> **WORK TO BE COMPLETED**
Below are some records. Output the lines from the first one through the line that holds "pinky pip: (35, 193)", exactly as written, with no pictures.

> **SOURCE MATERIAL**
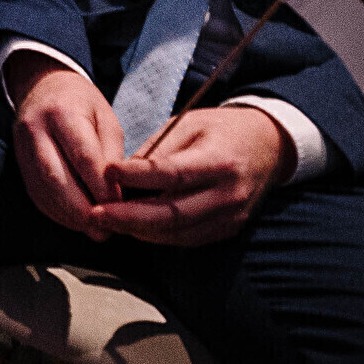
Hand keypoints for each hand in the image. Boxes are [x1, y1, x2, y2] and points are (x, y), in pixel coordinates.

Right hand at [6, 55, 125, 237]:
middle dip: (81, 208)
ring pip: (42, 189)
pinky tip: (74, 221)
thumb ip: (111, 155)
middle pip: (56, 177)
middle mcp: (36, 129)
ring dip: (68, 215)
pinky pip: (35, 193)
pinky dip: (55, 212)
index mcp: (63, 113)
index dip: (101, 186)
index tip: (119, 206)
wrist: (43, 86)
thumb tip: (116, 195)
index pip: (83, 156)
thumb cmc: (82, 104)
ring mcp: (22, 147)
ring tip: (93, 230)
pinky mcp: (18, 162)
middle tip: (104, 229)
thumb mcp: (106, 118)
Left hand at [89, 107, 291, 245]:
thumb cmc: (221, 130)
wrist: (268, 146)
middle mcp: (228, 194)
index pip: (174, 174)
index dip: (139, 176)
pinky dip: (157, 235)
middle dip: (128, 217)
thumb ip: (156, 151)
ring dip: (137, 230)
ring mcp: (230, 217)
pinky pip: (187, 239)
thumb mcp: (189, 123)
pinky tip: (133, 227)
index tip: (108, 171)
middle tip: (95, 213)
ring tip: (106, 221)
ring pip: (177, 233)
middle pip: (172, 214)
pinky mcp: (228, 229)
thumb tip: (120, 175)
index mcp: (220, 161)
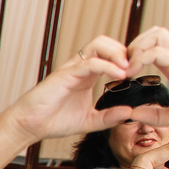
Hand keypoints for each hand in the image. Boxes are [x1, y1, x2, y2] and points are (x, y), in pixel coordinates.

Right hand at [1, 35, 137, 144]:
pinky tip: (119, 76)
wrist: (29, 125)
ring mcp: (72, 69)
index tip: (139, 73)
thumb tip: (129, 112)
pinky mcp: (65, 74)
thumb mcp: (89, 121)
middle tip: (136, 67)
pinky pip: (90, 62)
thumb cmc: (52, 121)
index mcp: (87, 75)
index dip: (127, 59)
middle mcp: (80, 68)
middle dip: (124, 50)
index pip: (110, 55)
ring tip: (128, 69)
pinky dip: (108, 66)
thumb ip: (108, 117)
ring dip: (117, 53)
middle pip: (106, 42)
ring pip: (98, 44)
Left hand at [122, 28, 168, 128]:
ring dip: (136, 48)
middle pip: (153, 32)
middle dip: (134, 46)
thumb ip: (153, 114)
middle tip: (124, 68)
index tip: (123, 73)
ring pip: (155, 34)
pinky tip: (131, 74)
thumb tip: (132, 115)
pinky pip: (156, 51)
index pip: (152, 44)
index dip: (135, 54)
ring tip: (127, 70)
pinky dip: (140, 59)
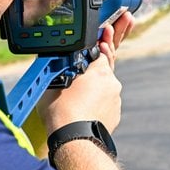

> **SOLUTION**
Hand keypoints for each hand in the image. Boxes are [x1, y1, x2, y2] and points are (x, y), in pixel coordinates.

Right hand at [6, 55, 125, 237]:
middle dip: (81, 208)
ring pip: (42, 189)
pinky tip: (74, 221)
thumb ip: (111, 155)
middle pip: (56, 177)
middle mcp: (36, 129)
ring dip: (68, 215)
pinky pip: (35, 193)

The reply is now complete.